12. On the other hand, IST Data is a distributor for GE Smallworld (a US-based product) and MRO software Maximo products. The former is used for integrated network planning and inventory control whilst the latter is a provider of asset management systems for production, fleet and IT assets.5 It is submitted that the customer base of Tilos and IST Data are different. The customers of IST Data are mainly industrial companies such Telkom, Eskom and Nampower whilst Tilos’ main customers are more service orientated businesses like FNB, Key Concepts and Pay People.
13. In light of the above, the Commission concluded that no overlaps exists in the merging parties’ activities in that IST Data and Tilos compete in separate product categories within the broad software market. The parties also contend that IST offers value added services in respect of the provision of engineering solutions, specialised software and certain ancillary IT services whilst Tilos is an information technology, business solutions and systems integration service provider. The Commission and the parties further contended that the market for software development is competitive because both parties appear to compete with major competitors in their respective software market segments. There a number of large IT companies within South Africa which resell various components of portal, workflow, document management and MIS software.
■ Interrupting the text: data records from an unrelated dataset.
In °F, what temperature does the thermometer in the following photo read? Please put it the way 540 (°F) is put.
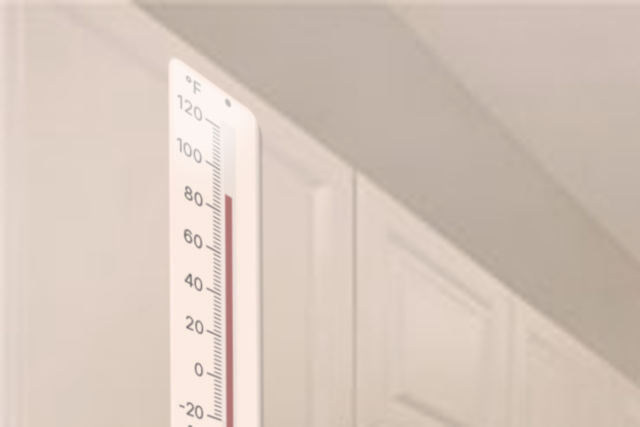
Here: 90 (°F)
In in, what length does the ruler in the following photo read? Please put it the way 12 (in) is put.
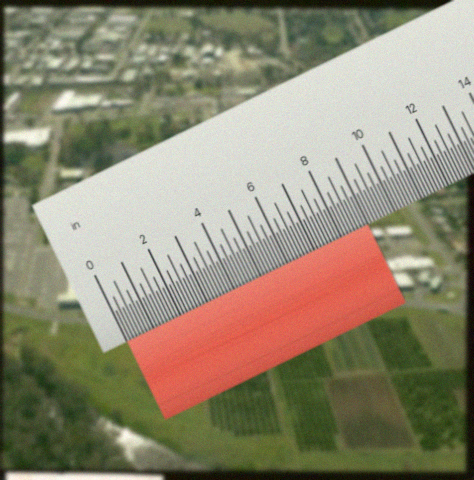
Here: 9 (in)
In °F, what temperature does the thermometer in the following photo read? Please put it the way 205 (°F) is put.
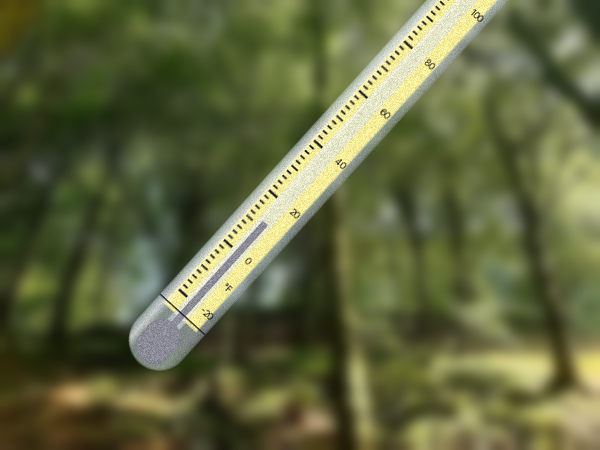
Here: 12 (°F)
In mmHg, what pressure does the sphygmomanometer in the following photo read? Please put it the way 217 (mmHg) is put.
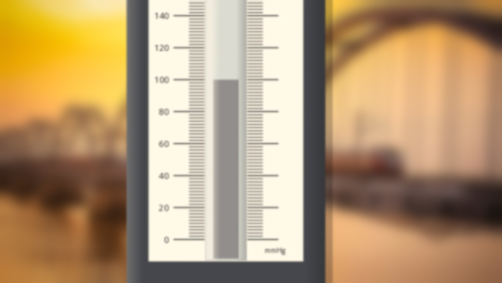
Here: 100 (mmHg)
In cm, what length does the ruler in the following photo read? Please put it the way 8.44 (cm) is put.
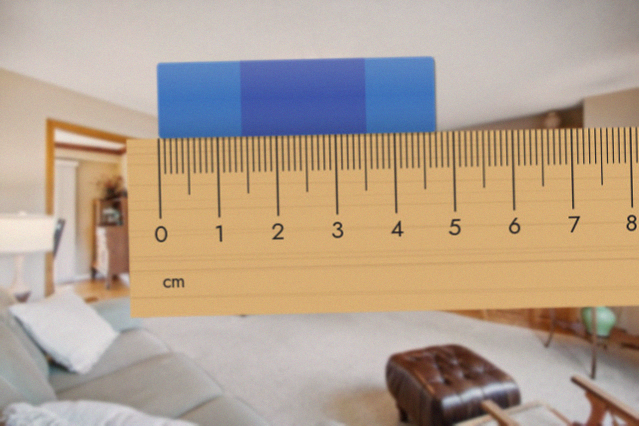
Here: 4.7 (cm)
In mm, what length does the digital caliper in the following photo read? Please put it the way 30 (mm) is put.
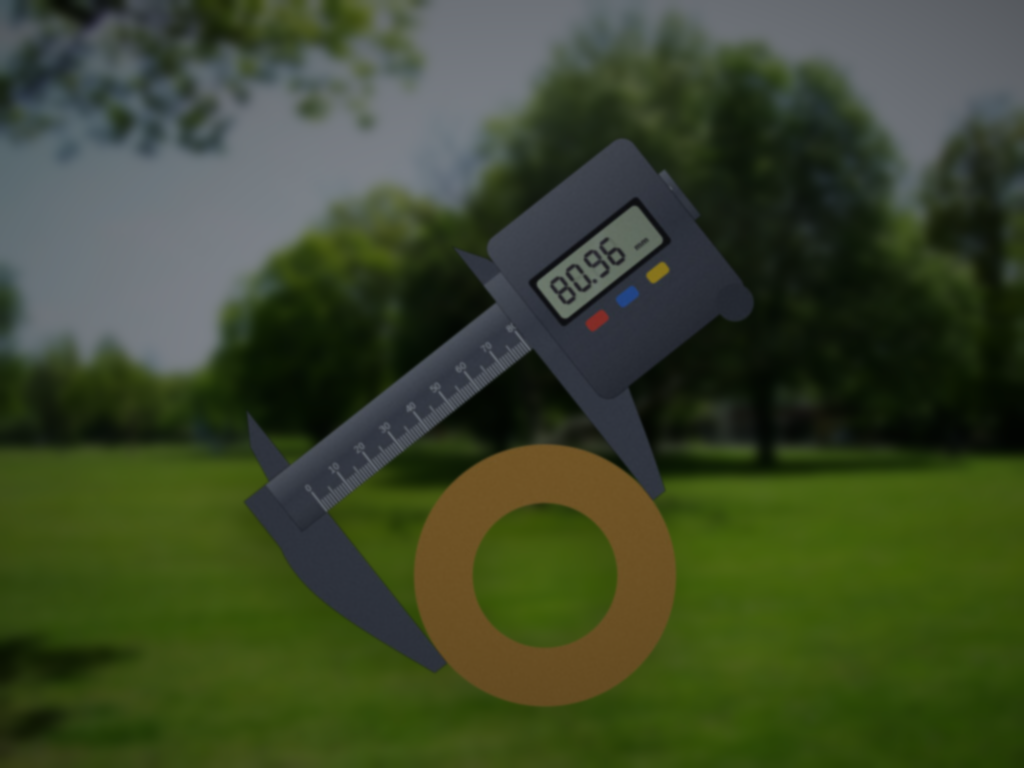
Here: 80.96 (mm)
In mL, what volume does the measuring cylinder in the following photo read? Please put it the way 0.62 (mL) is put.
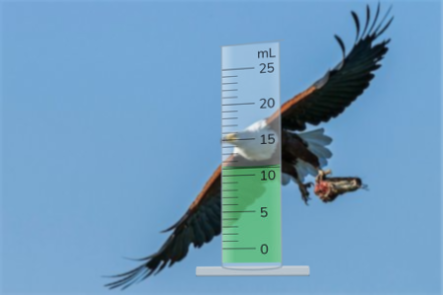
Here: 11 (mL)
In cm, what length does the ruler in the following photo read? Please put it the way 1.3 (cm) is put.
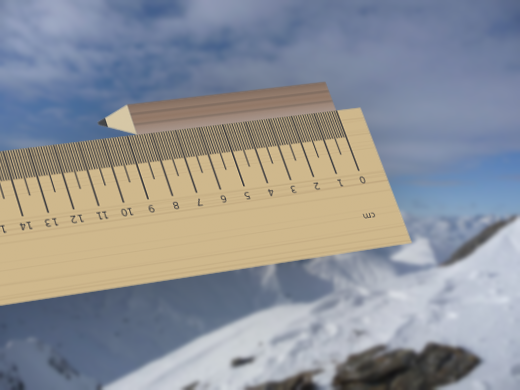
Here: 10 (cm)
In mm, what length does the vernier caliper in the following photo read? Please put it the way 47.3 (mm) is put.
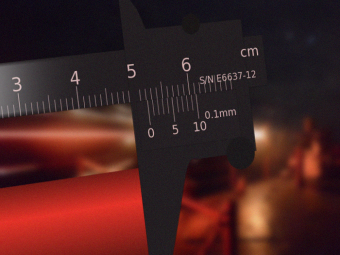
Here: 52.2 (mm)
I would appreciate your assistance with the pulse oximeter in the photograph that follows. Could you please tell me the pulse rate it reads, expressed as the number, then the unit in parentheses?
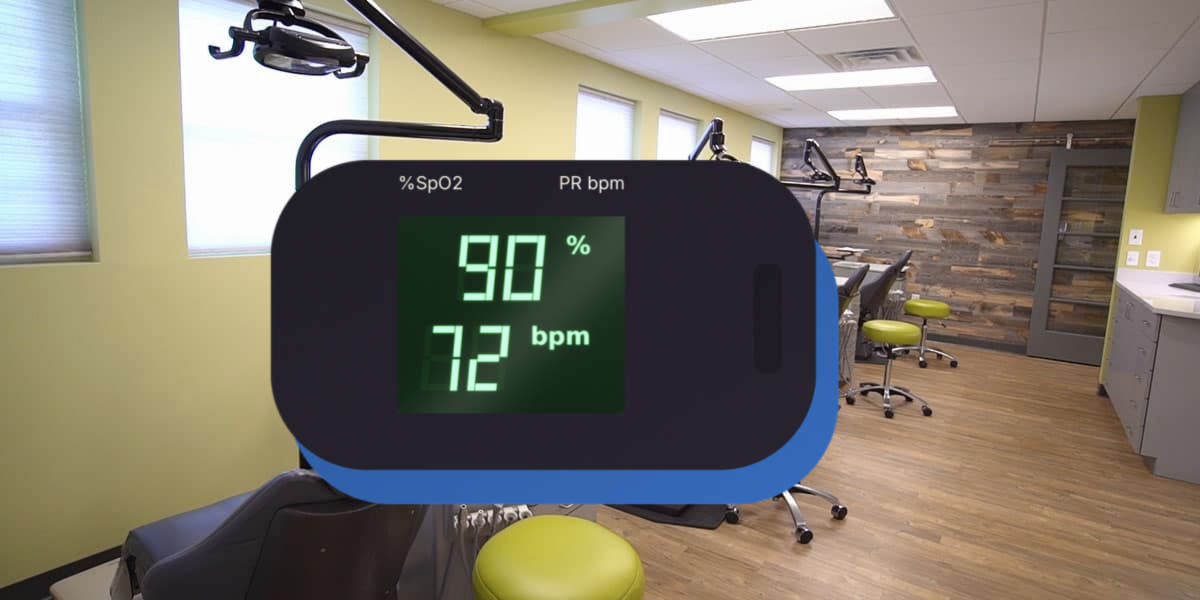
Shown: 72 (bpm)
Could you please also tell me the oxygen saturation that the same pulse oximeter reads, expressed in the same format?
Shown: 90 (%)
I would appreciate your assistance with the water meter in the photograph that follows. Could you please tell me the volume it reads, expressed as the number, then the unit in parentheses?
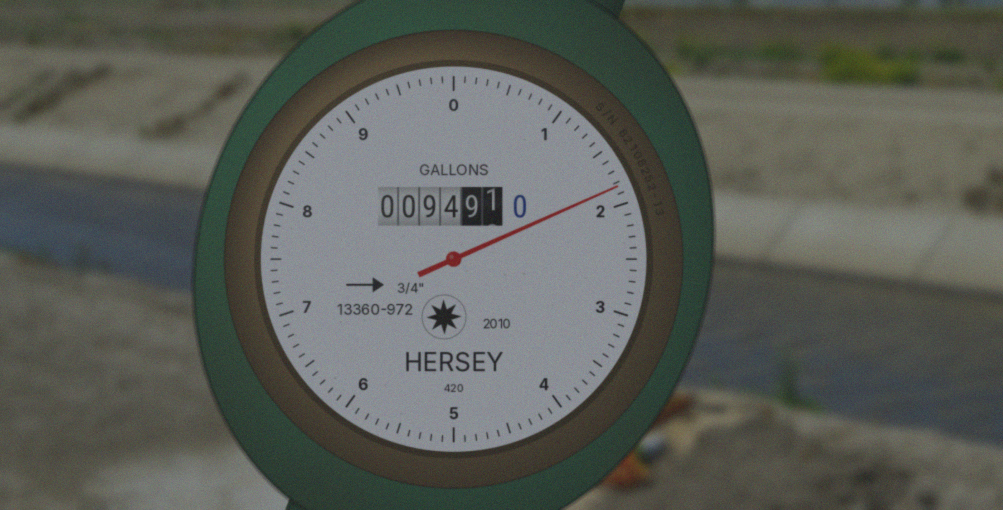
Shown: 94911.8 (gal)
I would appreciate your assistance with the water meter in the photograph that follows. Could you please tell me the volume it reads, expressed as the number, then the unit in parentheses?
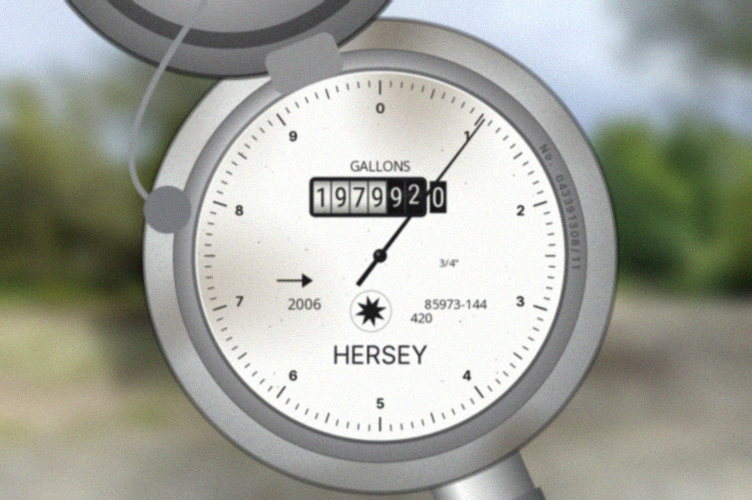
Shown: 1979921.0 (gal)
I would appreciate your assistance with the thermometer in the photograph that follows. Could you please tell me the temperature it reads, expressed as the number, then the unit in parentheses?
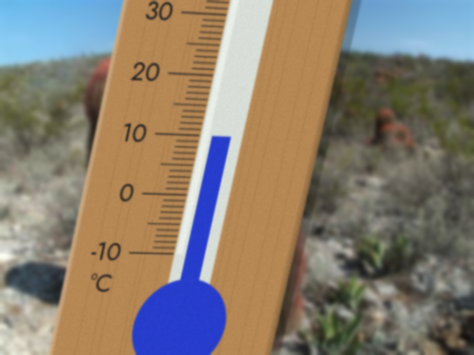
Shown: 10 (°C)
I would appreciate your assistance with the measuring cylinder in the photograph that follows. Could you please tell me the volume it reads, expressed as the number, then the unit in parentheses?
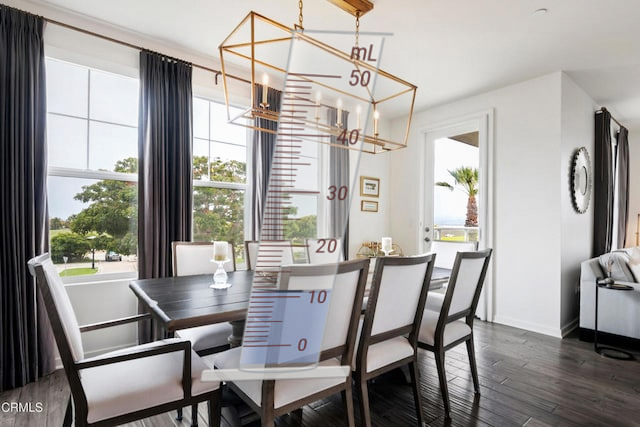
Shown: 11 (mL)
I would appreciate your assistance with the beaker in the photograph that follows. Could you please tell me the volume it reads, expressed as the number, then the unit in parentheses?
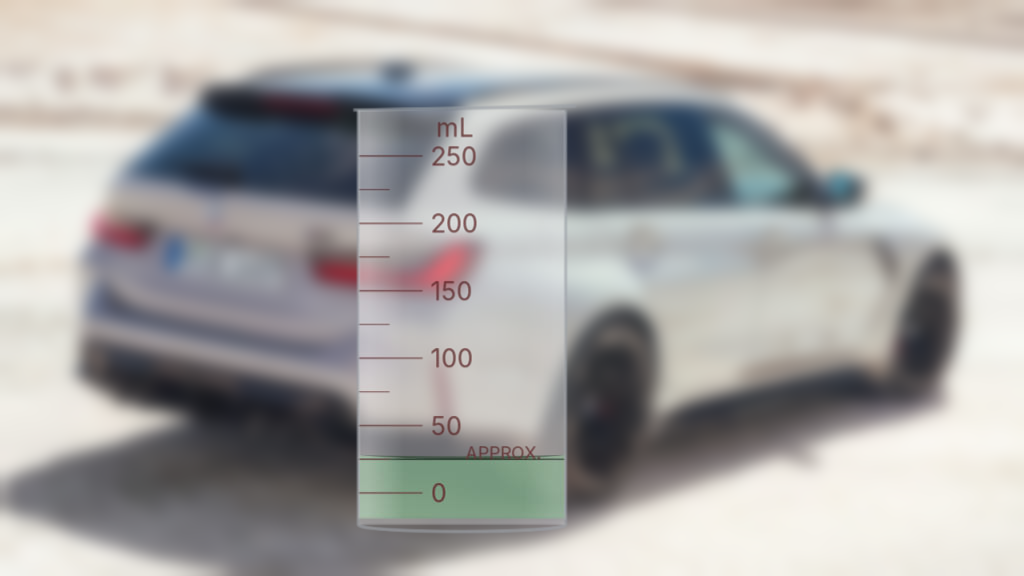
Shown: 25 (mL)
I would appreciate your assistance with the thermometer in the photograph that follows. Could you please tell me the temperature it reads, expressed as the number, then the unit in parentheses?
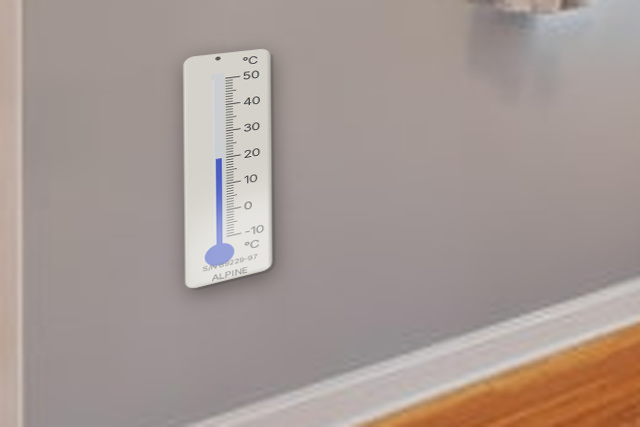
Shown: 20 (°C)
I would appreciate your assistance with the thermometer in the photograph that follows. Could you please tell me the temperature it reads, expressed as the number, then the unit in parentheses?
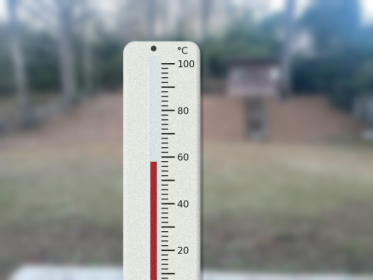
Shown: 58 (°C)
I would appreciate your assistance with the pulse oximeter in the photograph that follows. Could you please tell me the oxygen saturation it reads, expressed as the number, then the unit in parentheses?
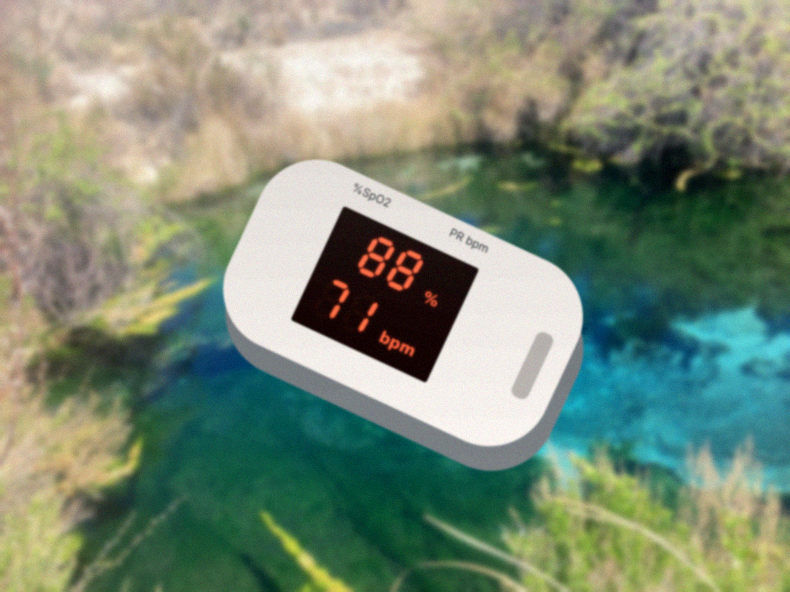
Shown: 88 (%)
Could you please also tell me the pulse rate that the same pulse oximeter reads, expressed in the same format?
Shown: 71 (bpm)
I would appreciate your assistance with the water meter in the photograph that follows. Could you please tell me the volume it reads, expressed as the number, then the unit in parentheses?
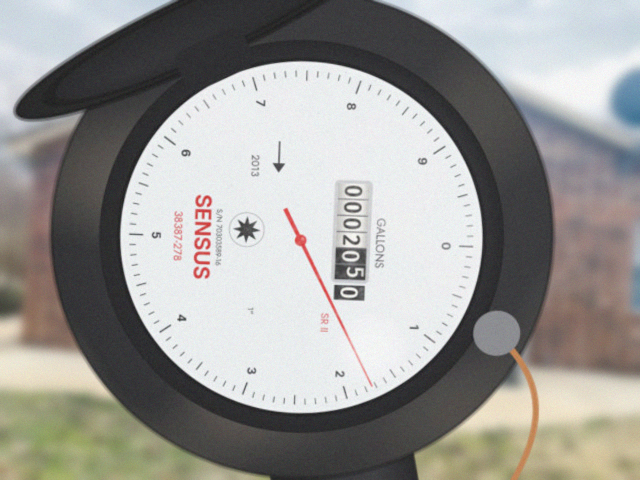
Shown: 2051.7 (gal)
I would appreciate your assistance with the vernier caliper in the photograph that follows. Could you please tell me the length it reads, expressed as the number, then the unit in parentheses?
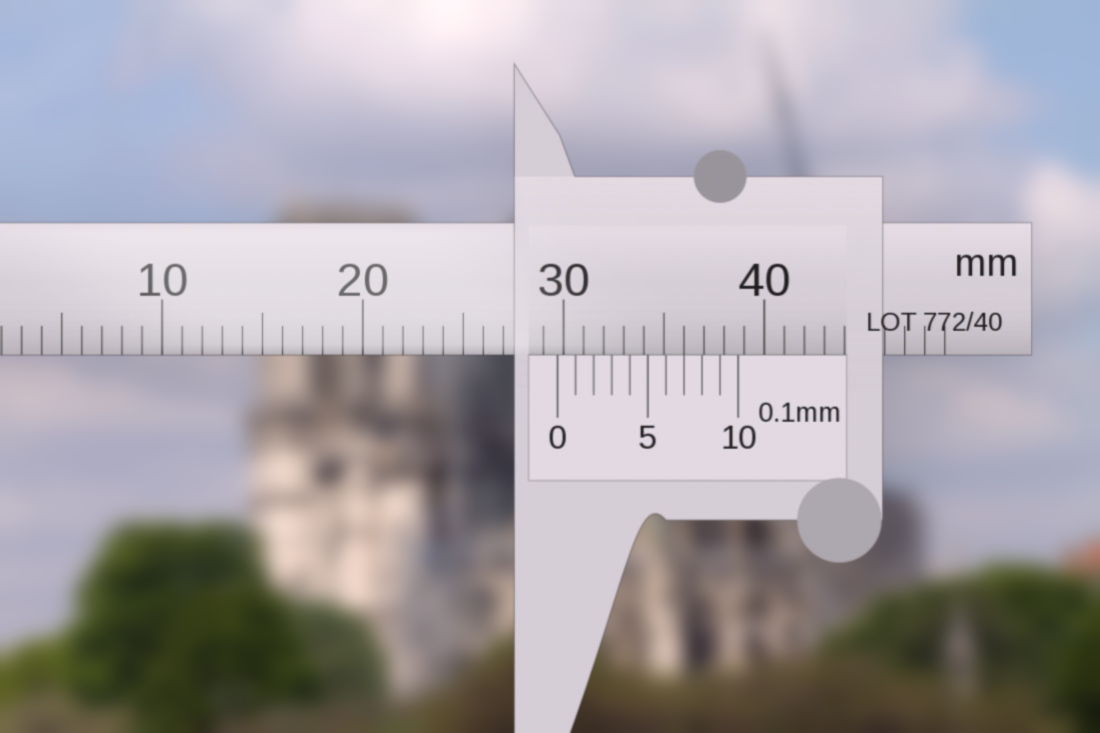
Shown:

These include Comparex, Dimension Data, CS Holdings, Computer Associates, Arravia.kom and T Systems.6
14. The merger does not result in any vertical integration.
Public Interest Concerns
15. No public interest issues militate against the approval of this transaction. The parties stated that the merger would not result in any job losses.
___________ 13 October 2004
David Lewis Date
Concurring: Norman Manoim and Medi Mokuena
For the merging parties: Jocelyn Katz (Webber Wentzel Bowens)
For the Commission: Maarten van Hooven (Mergers & Acquisitions)
1 For more information as to the various others partners involved see pages 10-15, 28-33 of the Record and the Commission’s report (pages 3-4).
2 Its shareholders as at 29 February 2004 holding in excess of 5% of the issued share capital include Co-ordinated Network Investments (Pty) Ltd (28.10%), Sanlam Investment Management (20.22%) and Coronation Asset Management (6%).
3 See the Record (pages 2-3).
4 See the Record (pages 42-43) and the Commission’s recommendations (page 5).
5 Refer to page 94 of the record as well as Mr Colin Vallis’ testimony (pages 2-4 of the transcript).
6 See page 46 as well as 85-86 embracing a list of competitors to IST Data.